Nissan-Renault could have as many as eight electric vehicles between them within a few years, allowing the companies to reach the scale that would make the government incentives unnecessary, executives said.

"We believe we will need two to four years of incentives and supports to reach the level of volume that will free up the cost reductions that we need to implement," said Carlos Tavares, Nissan's chief of the Americas.

Tavares expects the cost of batteries used in the Leaf and other electric vehicles to come down sharply within four years for Nissan and Renault.

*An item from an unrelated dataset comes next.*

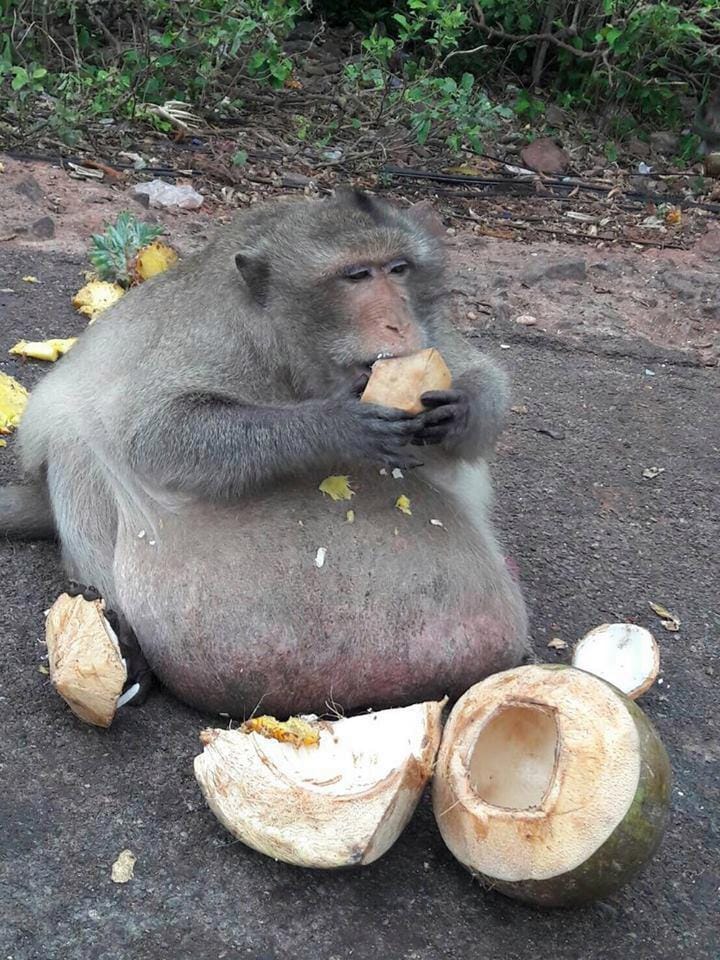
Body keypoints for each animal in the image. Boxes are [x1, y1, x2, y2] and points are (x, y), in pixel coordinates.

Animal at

Nissan broke ground on a $1.7 billion project to expand its assembly plant in Smyrna and build an adjacent lithium-ion battery plant that will be one of the biggest in North America. The facilities are expected to create 1,300 jobs.

Tavares said Nissan has an edge in battery development by being first in the industry to introduce a mass-market electric vehicle in late 2010 in Japan, the United States, and Europe.

The first Leaf vehicles and their lithium-ion batteries are being built in Japan.

When it is fully functioning, the Smyrna plant will be able to produce 150,000 Leaf electric cars per year. The new battery plant will have the capacity to produce 200,000 battery packs.

Nissan has not said yet whether the additional battery capacity would be used for a different electric vehicle within the Nissan or Renault family. Nissan has said it would be open to selling the batteries to other automakers.

The Nissan plant investment was supported with $1.4 billion of U.S. Energy Department loans.

Nissan started taking orders for the Leaf in April. It had about 13,000 fully refundable orders in the United States as of Tuesday and 6,000 in Japan.

"We have enough capacity to start the mass marketing of electric cars, but if we see when December comes that the hand-raising and pre-orderings transform fully to sales, we are going to have to make a decision about adding additional capacity," Ghosn said.